A 40 giorni dal «paziente 1» la mobilità bresciana ridotta del 67 per cento
Lo studio di Teralytics basato sulle celle telefoniche
Dal primo caso di Codogno a oggi sono oramai passati 40 giorni. In mezzo ci sono state ordinanze, decreti, annunci di chiusura delle scuole la sera precedente, tavoli di discussione per concordare quali attività lasciare aperte o meno, campagne anti runner, personale medico lasciato senza mascherine e, purtroppo, tanti morti. Da allora le misure restrittive alla mobilità sono state progressivamente sempre più rigide ma l’effettivo calo della mobilità delle persone capace di frenare la diffusione del virus è avvenuto da un paio di settimane, forse meno. Questo almeno è quanto suggerisce lo studio fatto da Teralytics, società svizzera che ha studiato i mo26, vimenti di tutta la penisola nell’ultimo mese basandosi sulle celle delle schede telefoniche.

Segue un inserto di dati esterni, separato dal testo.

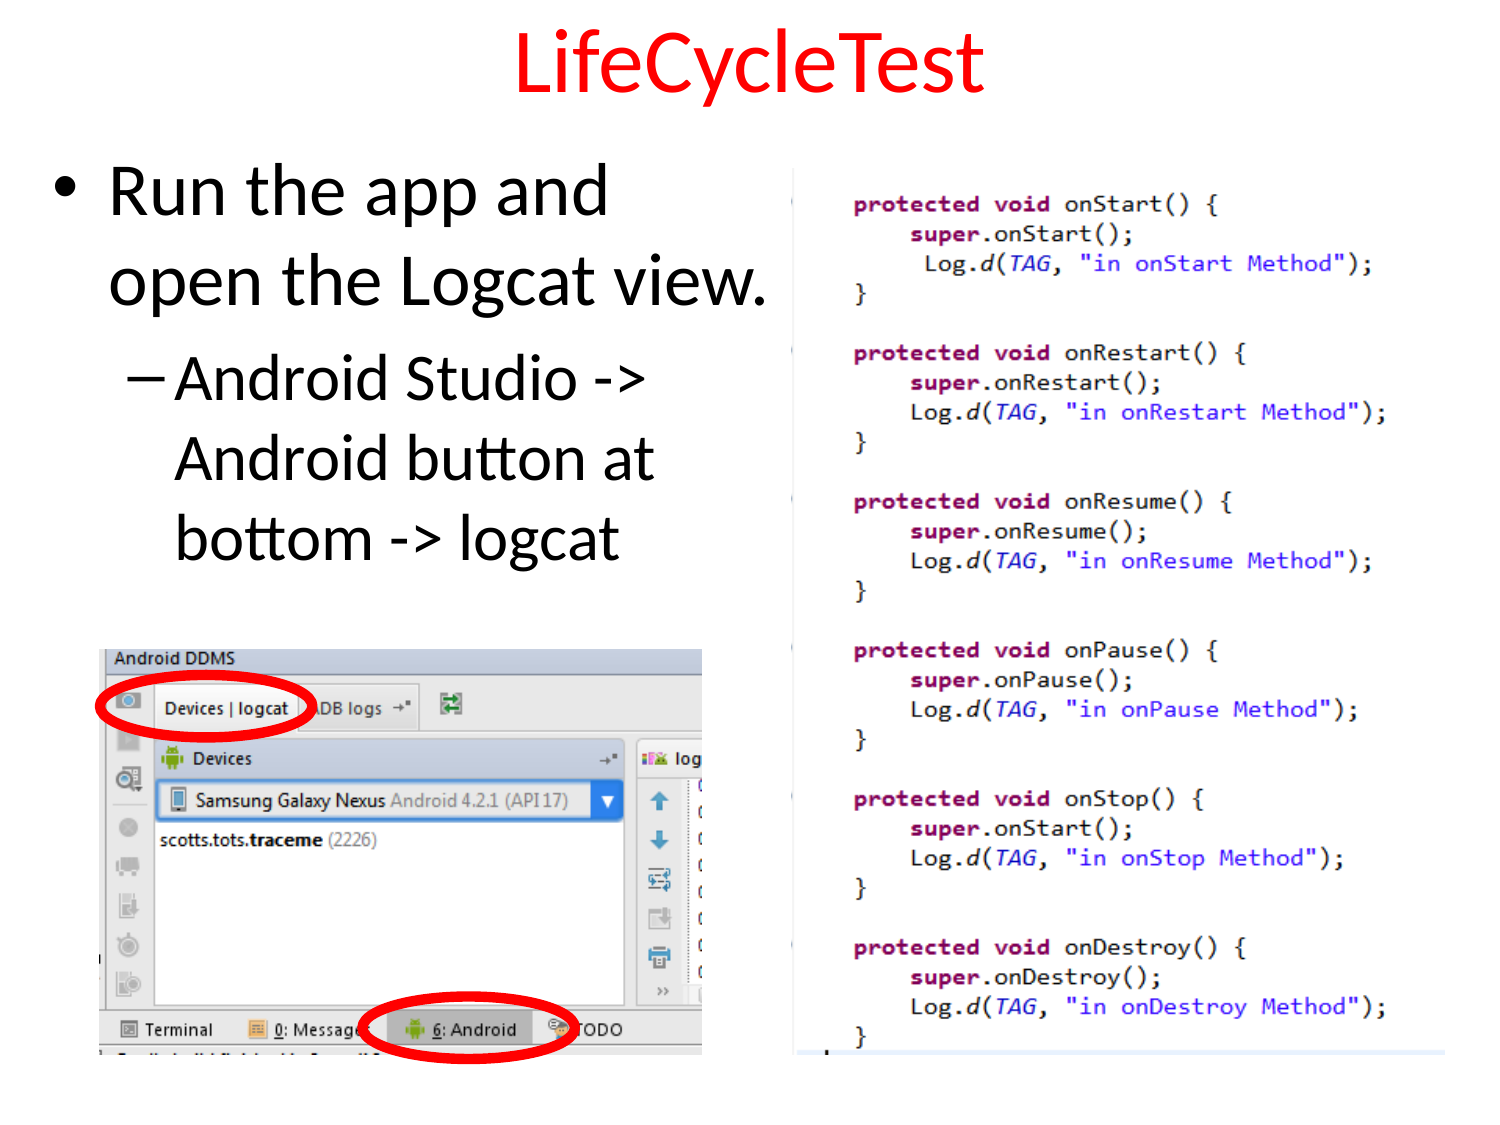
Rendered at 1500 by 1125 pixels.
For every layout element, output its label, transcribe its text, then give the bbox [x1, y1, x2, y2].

picture [791, 168, 1445, 1055]
picture [99, 649, 702, 1055]
list Run the app and open the Logcat view. Android Studio -> Android button at bottom -> logcat [37, 132, 790, 988]
title LifeCycleTest [75, 0, 1425, 150]
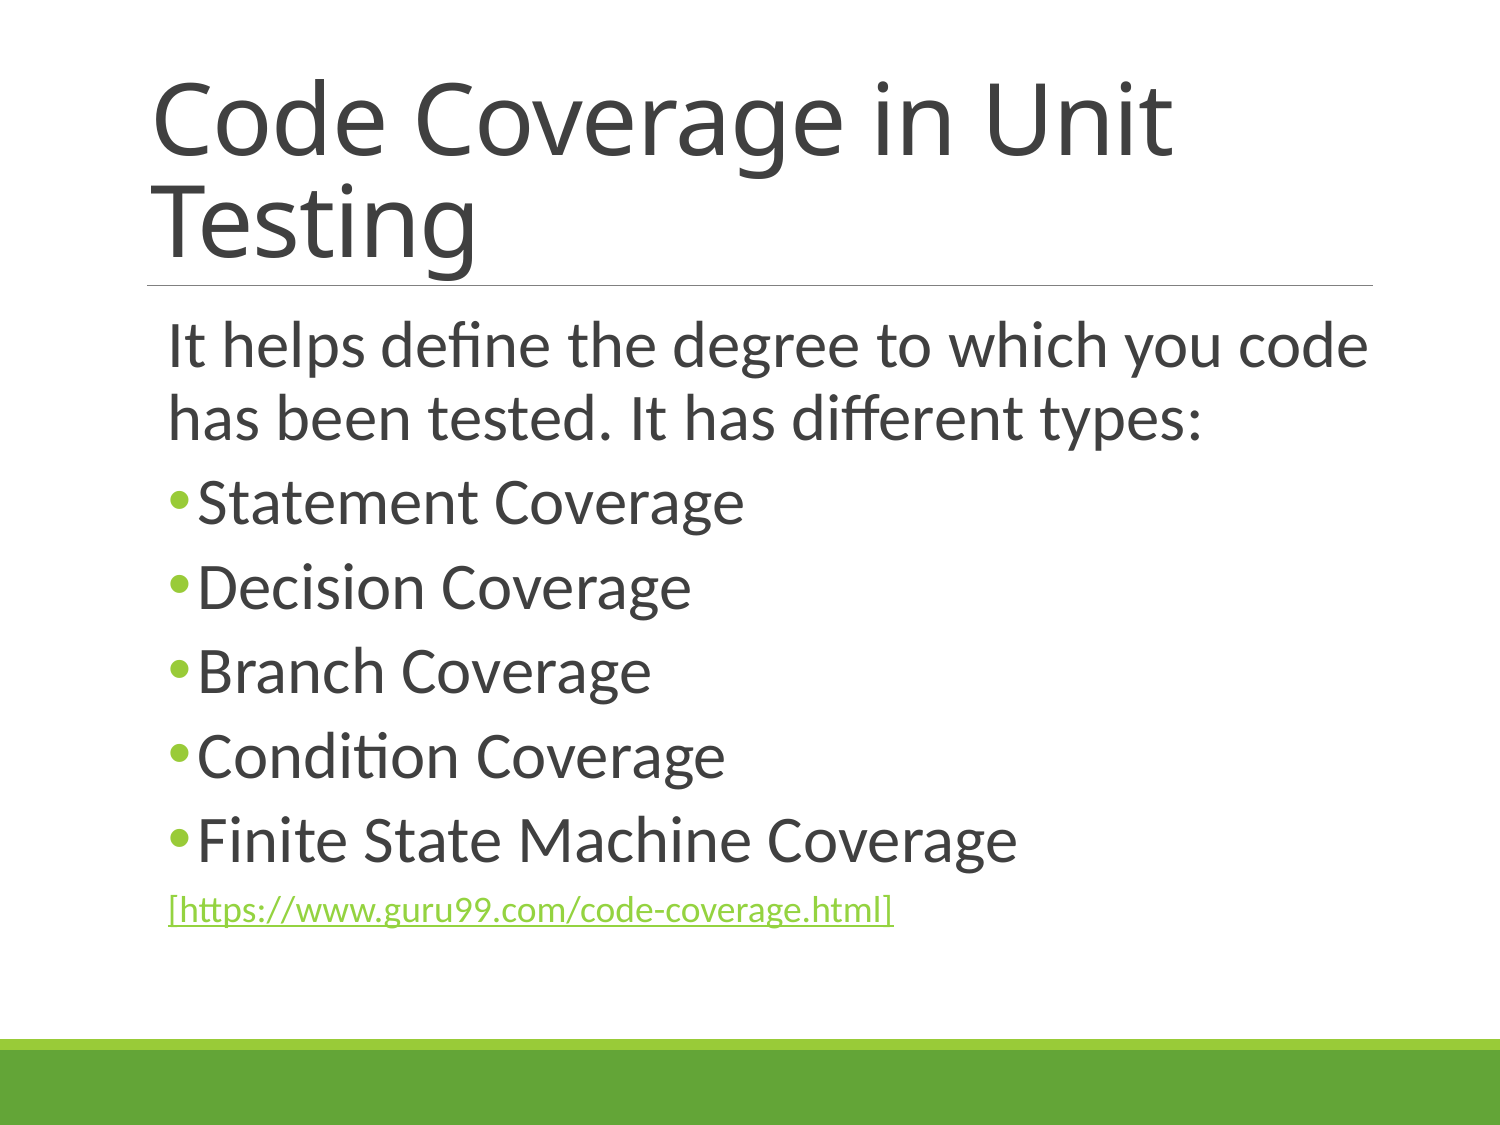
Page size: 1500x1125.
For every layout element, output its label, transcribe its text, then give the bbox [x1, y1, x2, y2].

list It helps define the degree to which you code has been tested. It has different types: Statement Coverage Decision Coverage Branch Coverage Condition Coverage Finite State Machine Coverage [https://www.guru99.com/code-coverage.html] [135, 302, 1373, 963]
title Code Coverage in Unit Testing [135, 47, 1373, 285]
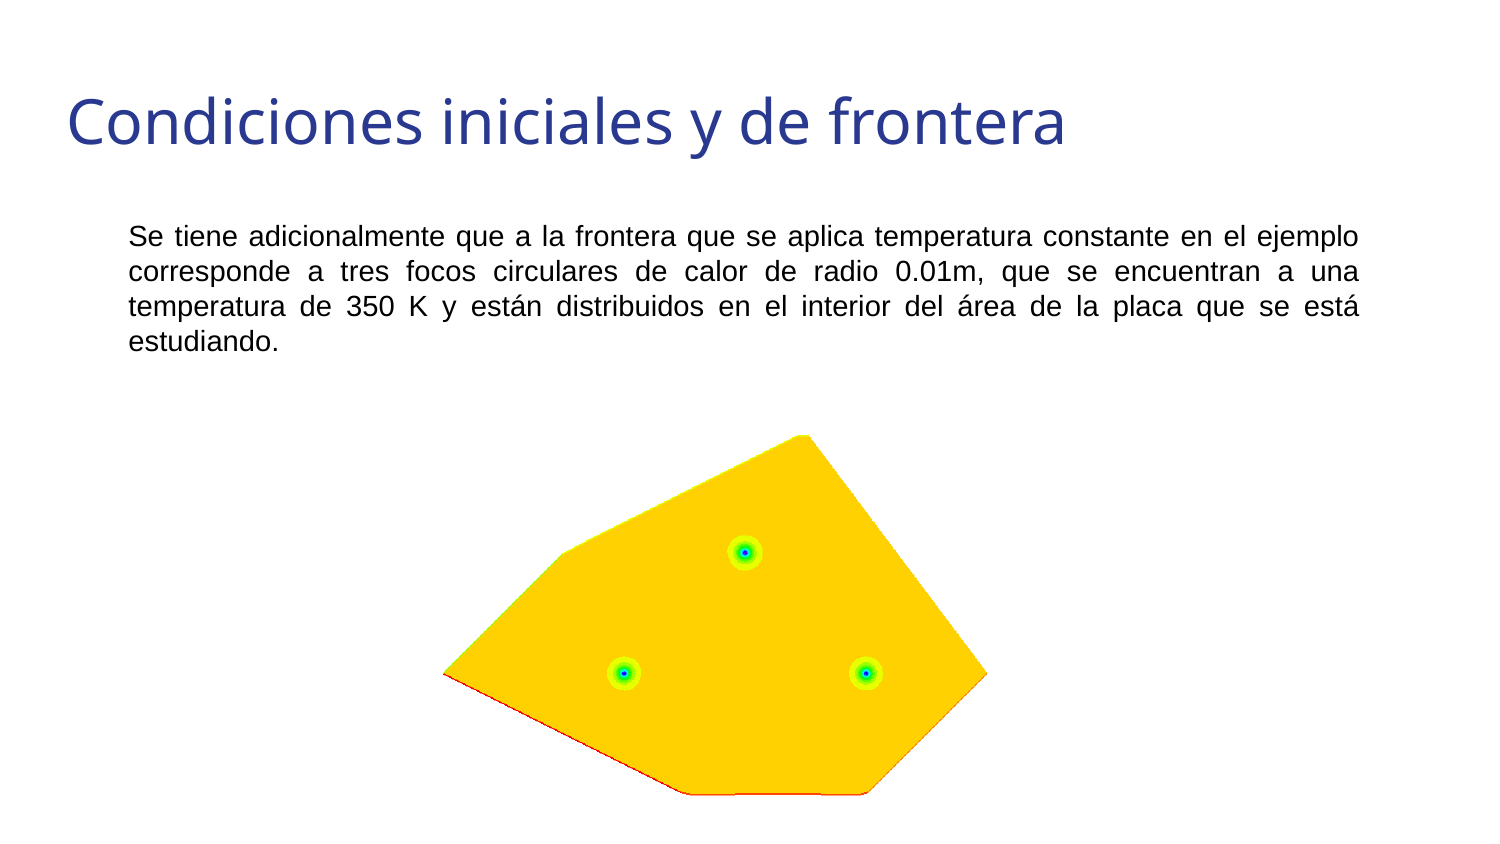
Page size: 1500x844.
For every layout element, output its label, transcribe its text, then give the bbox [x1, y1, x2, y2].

La storia inizia domenica 23 febbraio: sono passati un paio di giorni dal primo caso accertato di Codogno (il virus, in realtà, circola già da settimane ma questo lo si è potuto stabilire solo in seguito), il movimento di persone risulta più basso del 10%, un calo probabilmente legato più per il lungo ponte a disposizione (è Carnevale, tante scuole sono chiuse fino al martedì successivo e un po’ di persone sono via). Mercoledì primo giorno di effettiva chiusura delle scuole in Lombardia, il calo registrato è del 9 percento. Passano i giorni, si arriva al 2 marzo, le scuole restano chiuse, tutte le attività o quasi sono aperte, aumenta un po’ la preoccupazione ma il calo rispetto al periodo pre virus si ferma al 19 per cento. Un dato in linea o anche meno con il numero di studenti che non vanno a scuola ma decisamente lontano dal poter anche solo impensierire il virus. Che, lo ricordiamo, non è dotato di pensiero e non è in guerra con nessuno: facciamo tutto noi. Si resta più o meno su quelle percentuali per tutta la settimana, sale solo un po’ la preoccupazione e la riduzione registrata arriva al 23 per cento. Nel fine settimana arriva il decreto «Io resto a casa» e il calo si spinge fino al 36%. Ancora poco, ma è inevitabile che sia così perché tante fabbriche sono ancora aperte. Nel giro di pochi giorni, tra scioperi, malumori e paura crescenti, accordi più restrittivi, la riduzione del movimento delle persone è in progressione: meno 57% venerdì 13, meno 59% mercoledì 18, meno 67% di mercoledì 25 marzo. Lo studio si ferma a quella data ma, novità, è proprio di quel giorno che viene ridefinito con un accordo con i sindacati l’elenco delle attività non essenziali.
Agricoltura, alimentari, un pezzo di logistica, energia, gas, non possono infatti fermarsi ma, questo sembrano suggerire alcuni dati, forse il blocco a due terzi è comunque sufficiente a non far crescere la bolla dei contagi e delle vittime. Di certo, a oggi, è che riaperture anche solo parziali potranno esserci solo a partire dalla seconda metà di aprile, forse anche dopo. La scuola è dato per scontato che fino a maggio non riaprirà e in diversi considerano oramai concluso l’anno scolastico.